= Anthony A. Goodman =

American novelist

Anthony A. Goodman (born January 11, 1940) is an American breast cancer surgeon and author. He is adjunct professor of medicine at Montana State University WWAMI Medical Sciences Program and is affiliate professor in the Department of Biological Structure at the University of Washington School of Medicine.

==Biography==
Goodman earned a B.A. from Harvard College, and an M.D. from Cornell Medical College. He trained as a surgical intern and resident at the University of Michigan Medical Center in Ann Arbor. He completed his surgical training and served as chief resident at the Harvard Surgical Service of Boston City Hospital, the New England Deaconess Hospital, the Lahey Clinic, and Cambridge Hospital.

For 20 years, he worked as a general surgeon in south Florida and served as Clinical Associate Professor of Surgery at the University of Miami School of Medicine.

He also served as a surgeon with the U.S. Army Medical Corps during the Vietnam War and on the hospital ship, Project HOPE.
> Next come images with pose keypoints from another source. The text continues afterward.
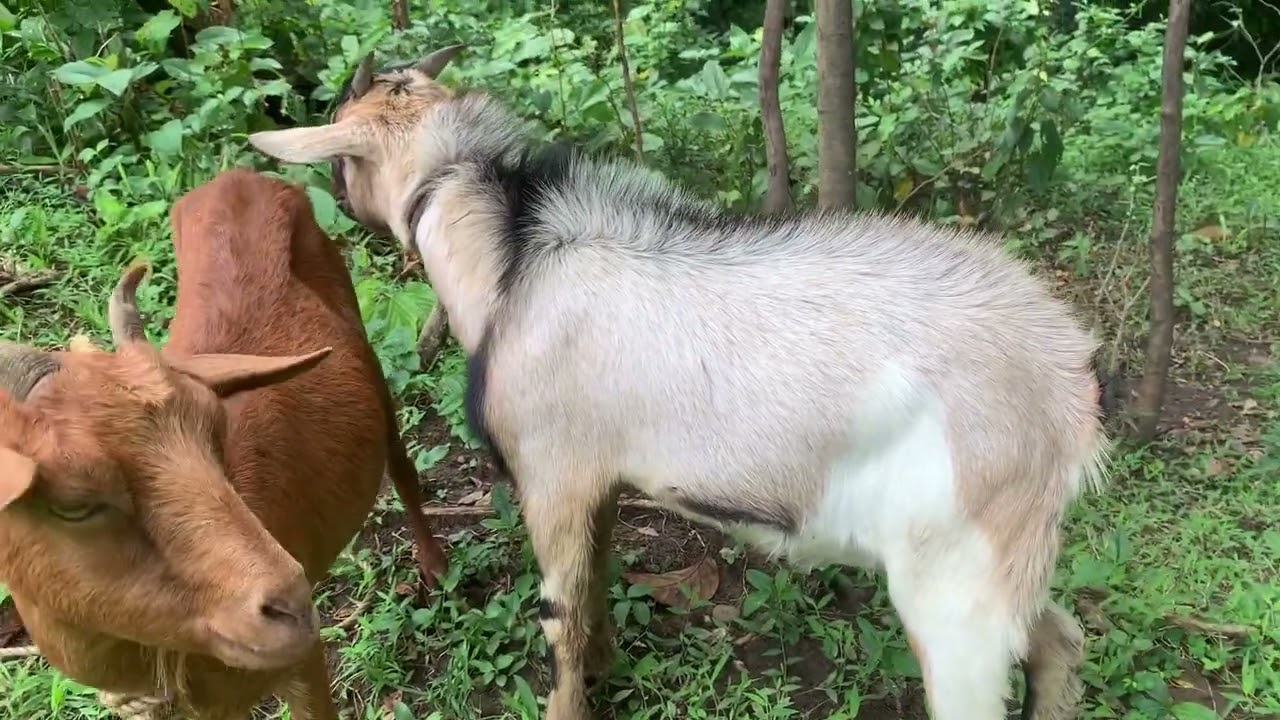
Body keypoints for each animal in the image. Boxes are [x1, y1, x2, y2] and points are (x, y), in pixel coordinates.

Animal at [0, 168, 448, 720]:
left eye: (215, 433)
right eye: (72, 503)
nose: (292, 604)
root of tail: (237, 178)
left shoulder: (300, 662)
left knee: (401, 462)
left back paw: (435, 567)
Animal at [247, 48, 1111, 720]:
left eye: (341, 149)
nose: (341, 204)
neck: (513, 268)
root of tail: (1067, 381)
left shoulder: (549, 474)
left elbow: (559, 617)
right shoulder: (597, 479)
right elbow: (595, 583)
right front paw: (605, 668)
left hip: (952, 578)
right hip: (1001, 562)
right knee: (1059, 639)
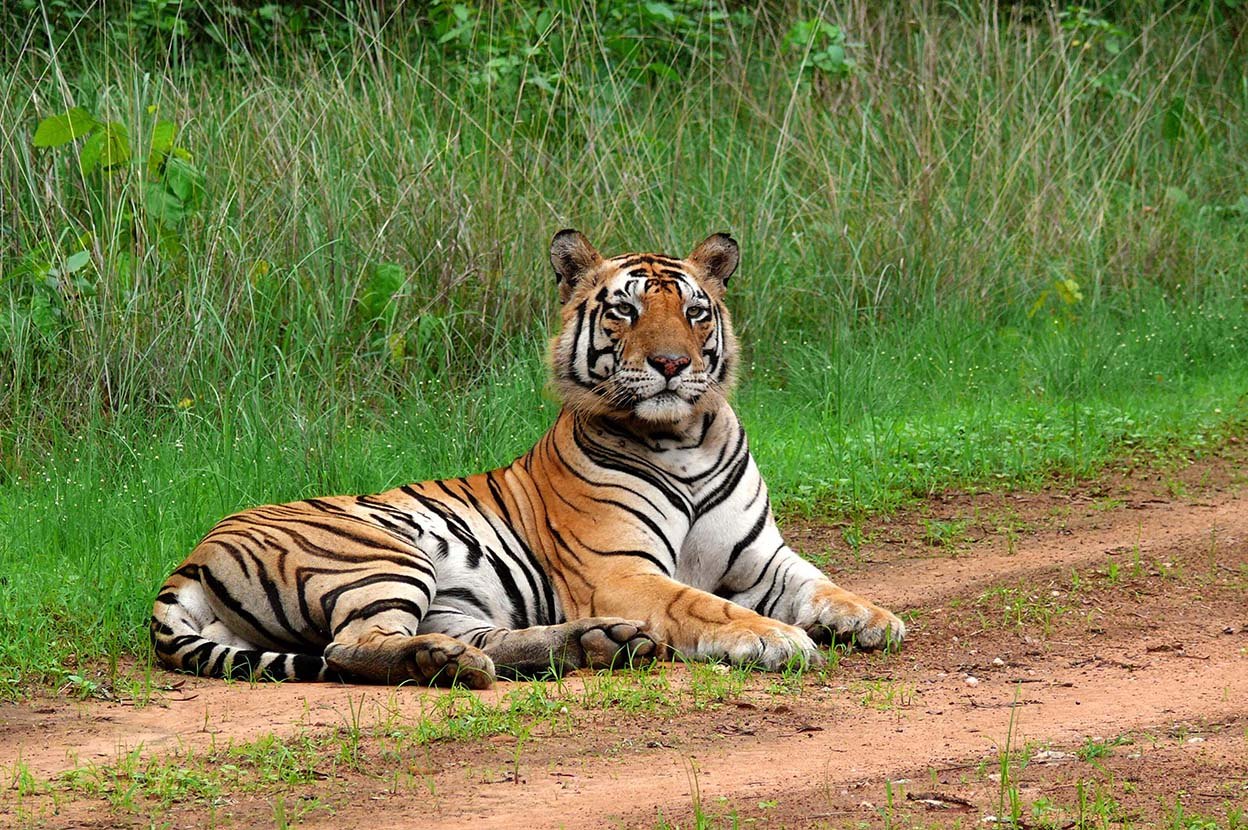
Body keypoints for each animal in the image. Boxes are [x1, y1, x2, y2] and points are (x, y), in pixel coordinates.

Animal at [150, 230, 905, 688]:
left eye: (695, 313)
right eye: (625, 312)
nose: (671, 364)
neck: (683, 438)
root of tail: (194, 551)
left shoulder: (763, 558)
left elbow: (823, 583)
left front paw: (873, 619)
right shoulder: (620, 570)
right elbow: (703, 605)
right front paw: (776, 638)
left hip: (455, 600)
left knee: (490, 641)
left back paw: (599, 644)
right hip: (379, 553)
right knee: (350, 646)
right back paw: (448, 661)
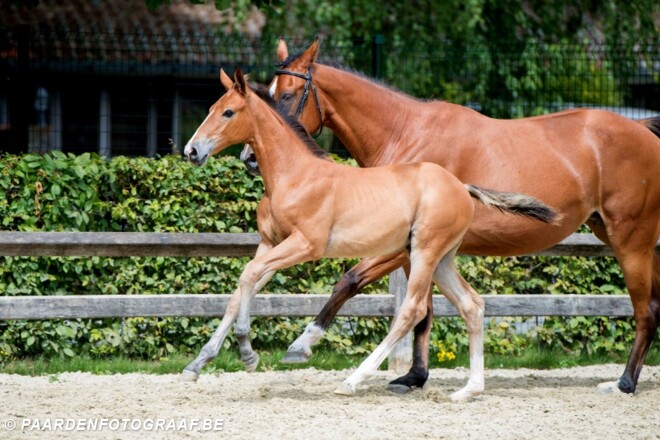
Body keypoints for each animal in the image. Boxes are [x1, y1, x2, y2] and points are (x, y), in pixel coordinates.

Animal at [181, 67, 559, 400]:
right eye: (211, 109)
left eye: (229, 112)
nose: (191, 151)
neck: (296, 175)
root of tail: (461, 186)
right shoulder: (269, 244)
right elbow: (240, 290)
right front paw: (198, 363)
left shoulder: (305, 245)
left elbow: (248, 275)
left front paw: (248, 351)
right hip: (440, 259)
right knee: (472, 304)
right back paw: (468, 390)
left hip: (423, 253)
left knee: (410, 311)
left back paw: (353, 381)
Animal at [263, 38, 660, 395]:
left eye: (288, 95)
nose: (255, 158)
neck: (406, 134)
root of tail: (644, 131)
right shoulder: (417, 252)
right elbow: (423, 313)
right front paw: (414, 377)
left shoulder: (399, 248)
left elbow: (351, 282)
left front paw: (302, 345)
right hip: (622, 238)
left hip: (631, 243)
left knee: (646, 309)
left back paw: (624, 383)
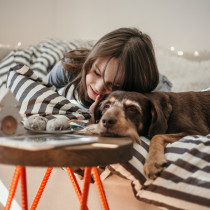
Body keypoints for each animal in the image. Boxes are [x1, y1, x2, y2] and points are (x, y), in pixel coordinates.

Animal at [79, 90, 210, 179]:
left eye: (132, 109)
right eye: (106, 106)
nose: (106, 121)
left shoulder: (195, 132)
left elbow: (157, 136)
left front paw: (153, 161)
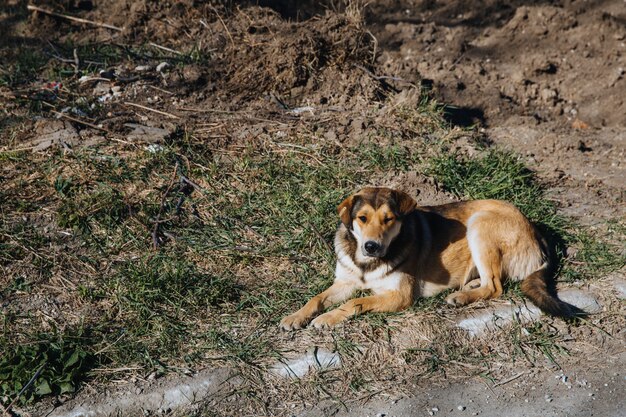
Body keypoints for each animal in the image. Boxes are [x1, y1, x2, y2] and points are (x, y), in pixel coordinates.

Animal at [280, 187, 576, 330]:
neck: (367, 264)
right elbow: (316, 298)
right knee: (491, 281)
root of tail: (536, 232)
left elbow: (355, 302)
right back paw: (468, 286)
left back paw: (462, 296)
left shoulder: (399, 296)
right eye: (362, 218)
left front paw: (326, 319)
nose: (371, 246)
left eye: (388, 219)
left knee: (495, 286)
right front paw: (295, 317)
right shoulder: (344, 282)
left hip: (480, 224)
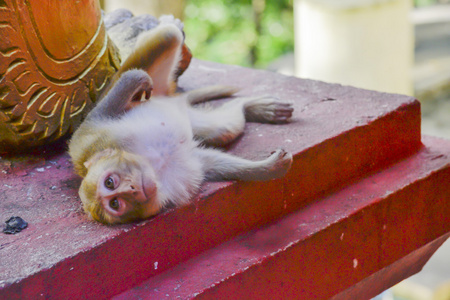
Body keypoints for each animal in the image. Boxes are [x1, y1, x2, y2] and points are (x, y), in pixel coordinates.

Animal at [68, 69, 294, 224]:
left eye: (110, 183)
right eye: (115, 203)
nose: (132, 189)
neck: (154, 167)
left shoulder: (92, 141)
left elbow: (100, 114)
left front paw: (138, 79)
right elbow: (208, 163)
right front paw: (268, 168)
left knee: (222, 128)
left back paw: (252, 105)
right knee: (223, 129)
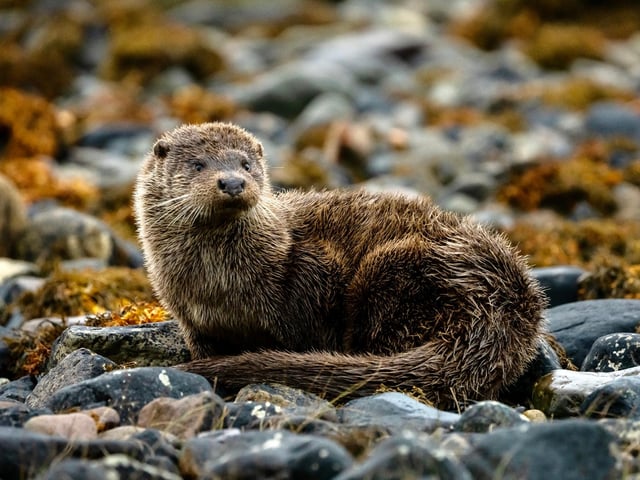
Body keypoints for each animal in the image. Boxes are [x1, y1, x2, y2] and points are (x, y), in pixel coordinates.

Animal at [134, 122, 546, 408]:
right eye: (197, 164)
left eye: (246, 164)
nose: (233, 182)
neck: (219, 286)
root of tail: (500, 308)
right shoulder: (193, 320)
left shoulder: (311, 267)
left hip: (394, 268)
He was also Visiting Professor of Surgery at the Christchurch, New Zealand, Clinical School of Medicine. Founder of the Broward Surgical Society, Dr. Goodman is a Fellow of the American College of Surgeons and a Diplomate of the National Board of Medical Examiners and the American Board of Surgery.
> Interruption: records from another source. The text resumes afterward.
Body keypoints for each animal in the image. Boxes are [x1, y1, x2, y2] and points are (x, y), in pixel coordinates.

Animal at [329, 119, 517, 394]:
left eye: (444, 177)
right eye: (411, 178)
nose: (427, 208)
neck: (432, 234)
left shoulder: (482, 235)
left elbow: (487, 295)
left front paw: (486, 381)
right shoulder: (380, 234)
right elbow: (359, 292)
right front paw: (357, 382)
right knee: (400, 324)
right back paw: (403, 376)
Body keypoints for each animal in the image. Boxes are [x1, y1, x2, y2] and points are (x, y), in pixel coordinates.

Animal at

Dr. Goodman has recorded several medical courses for The Great Courses, a video publisher in Chantilly, Virginia. These have included Understanding The Human Body: Anatomy and Physiology, The Human Body: How We Fail; How We Heal, Lifelong Health: Achieving Optimum Well-Being at Any Age and Myths of Nutrition and Fitness.

==As author==
- None But the Brave: A Novel of the Surgeons of World War II. Deer Creek Publishing Group. 2012
- The Shadow of God: A Novel of War and Faith, published in four languages worldwide. Sourcebooks, 2002
- Never Say Die: A Doctor and Patient Talk About Breast Cancer. Appleton-Century-Crofts, 1980.